- **What the task asks**
Copy all lines holding the word "CreationDate" from the entries.

- **Electronic design automation data**
____________________

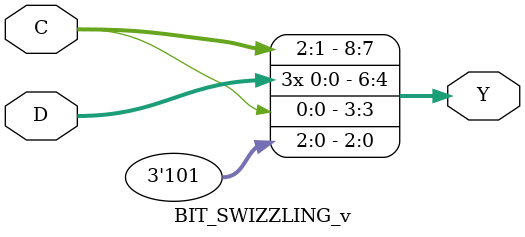
<source format=v>

module BIT_SWIZZLING_v 
(
    input  [4:0] C,
    input  [4:0] D,
    output [8:0] Y
);

assign Y = {C[2:1], {3{D[0]}}, C[0], 3'b101}; //y = c2c1d0d0d0c0101 3'b101 - constant

endmodule
</source>
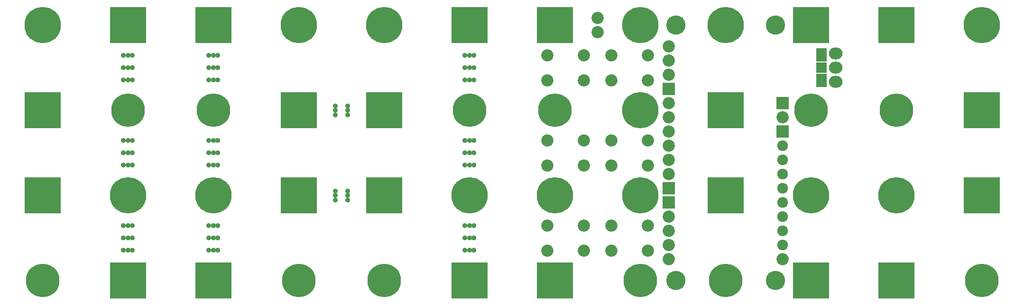
<source format=gts>
%TF.GenerationSoftware,KiCad,Pcbnew,4.0.7-e0-6372~58~ubuntu16.04.1*%
%TF.CreationDate,2017-08-10T17:43:16+05:30*%
%TF.ProjectId,ultim_bus,756C74696D5F6275732E6B696361645F,rev?*%
%TF.FileFunction,Soldermask,Top*%
%FSLAX46Y46*%
G04 Gerber Fmt 4.6, Leading zero omitted, Abs format (unit mm)*
G04 Created by KiCad (PCBNEW 4.0.7-e0-6372~58~ubuntu16.04.1) date Thu Aug 10 17:43:16 2017*
%MOMM*%
%LPD*%
G01*
G04 APERTURE LIST*
%ADD10C,0.101600*%
%ADD11C,2.178000*%
%ADD12C,0.900000*%
%ADD13C,6.496000*%
%ADD14R,6.496000X6.496000*%
%ADD15C,6.000000*%
%ADD16O,2.432000X2.127200*%
%ADD17R,1.924000X1.924000*%
%ADD18R,1.924000X2.432000*%
%ADD19R,2.178000X2.178000*%
%ADD20C,1.924000*%
%ADD21C,3.448000*%
G04 APERTURE END LIST*
D10*
D11*
X129615000Y-66330000D03*
X123115000Y-70830000D03*
X129615000Y-70830000D03*
X123115000Y-66330000D03*
D12*
X85260000Y-60960000D03*
X87460000Y-60960000D03*
X85260000Y-60160000D03*
X85260000Y-61760000D03*
X87460000Y-61760000D03*
X87460000Y-60160000D03*
D13*
X63500000Y-60960000D03*
X170180000Y-60960000D03*
X124460000Y-60960000D03*
X109220000Y-60960000D03*
X48260000Y-60960000D03*
X185420000Y-60960000D03*
D12*
X85260000Y-45720000D03*
X87460000Y-45720000D03*
X85260000Y-44920000D03*
X85260000Y-46520000D03*
X87460000Y-46520000D03*
X87460000Y-44920000D03*
D13*
X200660000Y-30480000D03*
X33020000Y-30480000D03*
X78740000Y-30480000D03*
X93980000Y-30480000D03*
X139700000Y-30480000D03*
X154940000Y-30480000D03*
D14*
X185420000Y-30480000D03*
X48260000Y-30480000D03*
X63500000Y-30480000D03*
X109220000Y-30480000D03*
X124460000Y-30480000D03*
X170180000Y-30480000D03*
X200660000Y-60960000D03*
X33020000Y-60960000D03*
X78740000Y-60960000D03*
X93980000Y-60960000D03*
D13*
X139700000Y-60960000D03*
D14*
X154940000Y-60960000D03*
D15*
X185420000Y-45720000D03*
D14*
X200660000Y-45720000D03*
X33020000Y-45720000D03*
D15*
X48260000Y-45720000D03*
X63500000Y-45720000D03*
D14*
X78740000Y-45720000D03*
X93980000Y-45720000D03*
D15*
X109220000Y-45720000D03*
X124460000Y-45720000D03*
D13*
X139700000Y-45720000D03*
D14*
X154940000Y-45720000D03*
D15*
X170180000Y-45720000D03*
D14*
X185420000Y-76200000D03*
D15*
X200660000Y-76200000D03*
X33020000Y-76200000D03*
D14*
X48260000Y-76200000D03*
X63500000Y-76200000D03*
D15*
X78740000Y-76200000D03*
X93980000Y-76200000D03*
D14*
X109220000Y-76200000D03*
X124460000Y-76200000D03*
D15*
X139700000Y-76200000D03*
X154940000Y-76200000D03*
D14*
X170180000Y-76200000D03*
D12*
X48260000Y-35900000D03*
X48260000Y-40300000D03*
X49060000Y-35900000D03*
X47460000Y-35900000D03*
X47460000Y-40300000D03*
X49060000Y-40300000D03*
X48260000Y-38100000D03*
X49060000Y-38100000D03*
X47460000Y-38100000D03*
X48260000Y-51140000D03*
X48260000Y-55540000D03*
X49060000Y-51140000D03*
X47460000Y-51140000D03*
X47460000Y-55540000D03*
X49060000Y-55540000D03*
X48260000Y-53340000D03*
X49060000Y-53340000D03*
X47460000Y-53340000D03*
X48260000Y-66380000D03*
X48260000Y-70780000D03*
X49060000Y-66380000D03*
X47460000Y-66380000D03*
X47460000Y-70780000D03*
X49060000Y-70780000D03*
X48260000Y-68580000D03*
X49060000Y-68580000D03*
X47460000Y-68580000D03*
D16*
X174625000Y-40640000D03*
X174625000Y-38100000D03*
X174625000Y-35560000D03*
D17*
X172085000Y-38100000D03*
D18*
X172085000Y-35814000D03*
X172085000Y-40386000D03*
D12*
X63500000Y-35900000D03*
X63500000Y-40300000D03*
X64300000Y-35900000D03*
X62700000Y-35900000D03*
X62700000Y-40300000D03*
X64300000Y-40300000D03*
X63500000Y-38100000D03*
X64300000Y-38100000D03*
X62700000Y-38100000D03*
X109220000Y-35900000D03*
X109220000Y-40300000D03*
X110020000Y-35900000D03*
X108420000Y-35900000D03*
X108420000Y-40300000D03*
X110020000Y-40300000D03*
X109220000Y-38100000D03*
X110020000Y-38100000D03*
X108420000Y-38100000D03*
X63500000Y-51140000D03*
X63500000Y-55540000D03*
X64300000Y-51140000D03*
X62700000Y-51140000D03*
X62700000Y-55540000D03*
X64300000Y-55540000D03*
X63500000Y-53340000D03*
X64300000Y-53340000D03*
X62700000Y-53340000D03*
X109220000Y-51140000D03*
X109220000Y-55540000D03*
X110020000Y-51140000D03*
X108420000Y-51140000D03*
X108420000Y-55540000D03*
X110020000Y-55540000D03*
X109220000Y-53340000D03*
X110020000Y-53340000D03*
X108420000Y-53340000D03*
X63500000Y-66380000D03*
X63500000Y-70780000D03*
X64300000Y-66380000D03*
X62700000Y-66380000D03*
X62700000Y-70780000D03*
X64300000Y-70780000D03*
X63500000Y-68580000D03*
X64300000Y-68580000D03*
X62700000Y-68580000D03*
X109220000Y-66380000D03*
X109220000Y-70780000D03*
X110020000Y-66380000D03*
X108420000Y-66380000D03*
X108420000Y-70780000D03*
X110020000Y-70780000D03*
X109220000Y-68580000D03*
X110020000Y-68580000D03*
X108420000Y-68580000D03*
D11*
X132080000Y-31710000D03*
X132080000Y-29210000D03*
X123115000Y-40350000D03*
X129615000Y-35850000D03*
X123115000Y-35850000D03*
X129615000Y-40350000D03*
X134545000Y-40350000D03*
X141045000Y-35850000D03*
X134545000Y-35850000D03*
X141045000Y-40350000D03*
X134545000Y-55590000D03*
X141045000Y-51090000D03*
X134545000Y-51090000D03*
X141045000Y-55590000D03*
X123115000Y-55590000D03*
X129615000Y-51090000D03*
X123115000Y-51090000D03*
X129615000Y-55590000D03*
X141045000Y-66330000D03*
X134545000Y-70830000D03*
X141045000Y-70830000D03*
X134545000Y-66330000D03*
D19*
X144780000Y-41910000D03*
X165100000Y-44450000D03*
X165100000Y-49530000D03*
X144780000Y-59690000D03*
X144780000Y-62230000D03*
D11*
X144780000Y-34290000D03*
X144780000Y-36830000D03*
X144780000Y-39370000D03*
X144780000Y-44450000D03*
X144780000Y-46990000D03*
X144780000Y-49530000D03*
X144780000Y-52070000D03*
X144780000Y-54610000D03*
X144780000Y-57150000D03*
X144780000Y-64770000D03*
X144780000Y-67310000D03*
X144780000Y-69850000D03*
X144780000Y-72390000D03*
X165100000Y-72390000D03*
D20*
X165100000Y-69850000D03*
X165100000Y-67310000D03*
X165100000Y-64770000D03*
X165100000Y-62230000D03*
X165100000Y-59690000D03*
X165100000Y-57150000D03*
X165100000Y-54610000D03*
X165100000Y-52070000D03*
D11*
X165100000Y-46990000D03*
D21*
X146050000Y-30480000D03*
X146050000Y-76200000D03*
X163830000Y-76200000D03*
X163830000Y-30480000D03*
M02*

</source>
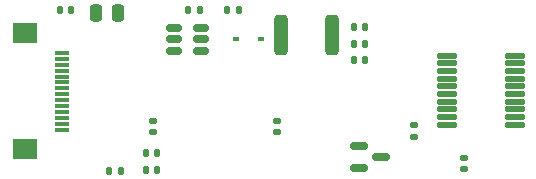
<source format=gbr>
%TF.GenerationSoftware,KiCad,Pcbnew,(6.0.0)*%
%TF.CreationDate,2022-03-29T17:15:08-07:00*%
%TF.ProjectId,ELW2106AA-breakout-board,454c5732-3130-4364-9141-2d627265616b,rev?*%
%TF.SameCoordinates,Original*%
%TF.FileFunction,Paste,Top*%
%TF.FilePolarity,Positive*%
%FSLAX46Y46*%
G04 Gerber Fmt 4.6, Leading zero omitted, Abs format (unit mm)*
G04 Created by KiCad (PCBNEW (6.0.0)) date 2022-03-29 17:15:08*
%MOMM*%
%LPD*%
G01*
G04 APERTURE LIST*
G04 Aperture macros list*
%AMRoundRect*
0 Rectangle with rounded corners*
0 $1 Rounding radius*
0 $2 $3 $4 $5 $6 $7 $8 $9 X,Y pos of 4 corners*
0 Add a 4 corners polygon primitive as box body*
4,1,4,$2,$3,$4,$5,$6,$7,$8,$9,$2,$3,0*
0 Add four circle primitives for the rounded corners*
1,1,$1+$1,$2,$3*
1,1,$1+$1,$4,$5*
1,1,$1+$1,$6,$7*
1,1,$1+$1,$8,$9*
0 Add four rect primitives between the rounded corners*
20,1,$1+$1,$2,$3,$4,$5,0*
20,1,$1+$1,$4,$5,$6,$7,0*
20,1,$1+$1,$6,$7,$8,$9,0*
20,1,$1+$1,$8,$9,$2,$3,0*%
G04 Aperture macros list end*
%ADD10RoundRect,0.020500X0.764500X0.184500X-0.764500X0.184500X-0.764500X-0.184500X0.764500X-0.184500X0*%
%ADD11RoundRect,0.140000X0.140000X0.170000X-0.140000X0.170000X-0.140000X-0.170000X0.140000X-0.170000X0*%
%ADD12R,0.600000X0.450000*%
%ADD13RoundRect,0.250000X0.312500X1.450000X-0.312500X1.450000X-0.312500X-1.450000X0.312500X-1.450000X0*%
%ADD14RoundRect,0.140000X0.170000X-0.140000X0.170000X0.140000X-0.170000X0.140000X-0.170000X-0.140000X0*%
%ADD15RoundRect,0.140000X-0.140000X-0.170000X0.140000X-0.170000X0.140000X0.170000X-0.140000X0.170000X0*%
%ADD16RoundRect,0.135000X0.135000X0.185000X-0.135000X0.185000X-0.135000X-0.185000X0.135000X-0.185000X0*%
%ADD17R,1.200000X0.300000*%
%ADD18R,2.000000X1.800000*%
%ADD19RoundRect,0.150000X0.512500X0.150000X-0.512500X0.150000X-0.512500X-0.150000X0.512500X-0.150000X0*%
%ADD20RoundRect,0.250000X0.250000X0.475000X-0.250000X0.475000X-0.250000X-0.475000X0.250000X-0.475000X0*%
%ADD21RoundRect,0.140000X-0.170000X0.140000X-0.170000X-0.140000X0.170000X-0.140000X0.170000X0.140000X0*%
%ADD22RoundRect,0.150000X-0.587500X-0.150000X0.587500X-0.150000X0.587500X0.150000X-0.587500X0.150000X0*%
G04 APERTURE END LIST*
D10*
%TO.C,U3*%
X148720000Y-93575000D03*
X148720000Y-92925000D03*
X148720000Y-92275000D03*
X148720000Y-91625000D03*
X148720000Y-90975000D03*
X148720000Y-90325000D03*
X148720000Y-89675000D03*
X148720000Y-89025000D03*
X148720000Y-88375000D03*
X148720000Y-87725000D03*
X142980000Y-87725000D03*
X142980000Y-88375000D03*
X142980000Y-89025000D03*
X142980000Y-89675000D03*
X142980000Y-90325000D03*
X142980000Y-90975000D03*
X142980000Y-91625000D03*
X142980000Y-92275000D03*
X142980000Y-92925000D03*
X142980000Y-93575000D03*
%TD*%
D11*
%TO.C,C1*%
X136080000Y-88100000D03*
X135120000Y-88100000D03*
%TD*%
D12*
%TO.C,D1*%
X125150000Y-86300000D03*
X127250000Y-86300000D03*
%TD*%
D13*
%TO.C,L1*%
X133237500Y-86000000D03*
X128962500Y-86000000D03*
%TD*%
D14*
%TO.C,C10*%
X144450000Y-97330000D03*
X144450000Y-96370000D03*
%TD*%
D15*
%TO.C,C7*%
X110220000Y-83850000D03*
X111180000Y-83850000D03*
%TD*%
D16*
%TO.C,R3*%
X125410000Y-83900000D03*
X124390000Y-83900000D03*
%TD*%
%TO.C,R4*%
X122060000Y-83900000D03*
X121040000Y-83900000D03*
%TD*%
D17*
%TO.C,H1*%
X110410000Y-87500000D03*
X110410000Y-88000000D03*
X110410000Y-88500000D03*
X110410000Y-89000000D03*
X110410000Y-89500000D03*
X110410000Y-90000000D03*
X110410000Y-90500000D03*
X110410000Y-91000000D03*
X110410000Y-91500000D03*
X110410000Y-92000000D03*
X110410000Y-92500000D03*
X110410000Y-93000000D03*
X110410000Y-93500000D03*
X110410000Y-94000000D03*
D18*
X107240000Y-95650000D03*
X107240000Y-85850000D03*
%TD*%
D11*
%TO.C,C3*%
X136080000Y-85300000D03*
X135120000Y-85300000D03*
%TD*%
D19*
%TO.C,U1*%
X122187500Y-87300000D03*
X122187500Y-86350000D03*
X122187500Y-85400000D03*
X119912500Y-85400000D03*
X119912500Y-86350000D03*
X119912500Y-87300000D03*
%TD*%
D11*
%TO.C,C6*%
X115380000Y-97500000D03*
X114420000Y-97500000D03*
%TD*%
D20*
%TO.C,C4*%
X115150000Y-84100000D03*
X113250000Y-84100000D03*
%TD*%
D21*
%TO.C,C8*%
X118100000Y-93220000D03*
X118100000Y-94180000D03*
%TD*%
D11*
%TO.C,C2*%
X136080000Y-86700000D03*
X135120000Y-86700000D03*
%TD*%
D15*
%TO.C,C5*%
X117520000Y-97450000D03*
X118480000Y-97450000D03*
%TD*%
D22*
%TO.C,U2*%
X135562500Y-95350000D03*
X135562500Y-97250000D03*
X137437500Y-96300000D03*
%TD*%
D14*
%TO.C,C12*%
X140200000Y-94580000D03*
X140200000Y-93620000D03*
%TD*%
D15*
%TO.C,C9*%
X117520000Y-96000000D03*
X118480000Y-96000000D03*
%TD*%
D14*
%TO.C,C11*%
X128650000Y-94180000D03*
X128650000Y-93220000D03*
%TD*%
M02*

</source>
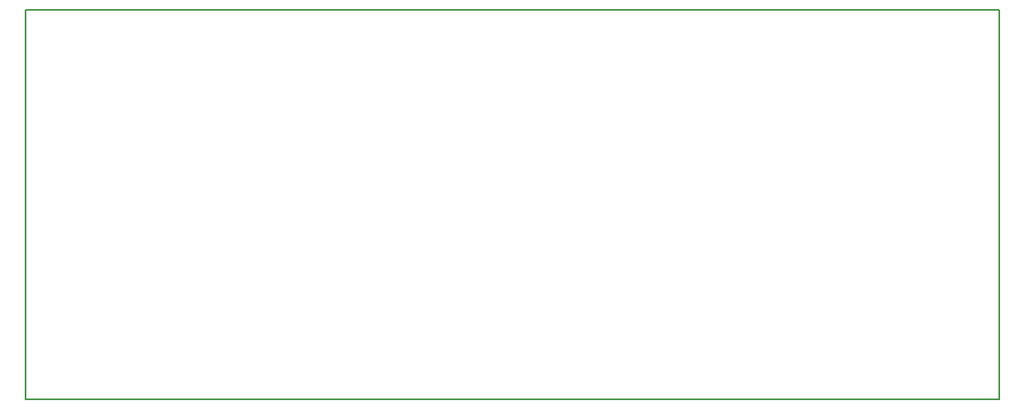
<source format=gko>
G04 Layer_Color=16711935*
%FSLAX24Y24*%
%MOIN*%
G70*
G01*
G75*
%ADD31C,0.0079*%
D31*
X-0Y-0D02*
X39370D01*
Y15748D01*
X-0D02*
X39370D01*
X-0Y-0D02*
Y15748D01*
M02*

</source>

____________________

- **Written solution**
%TF.CreationDate,2017-08-10T17:43:16+05:30*%
%TF.CreationDate,2022-03-29T17:15:08-07:00*%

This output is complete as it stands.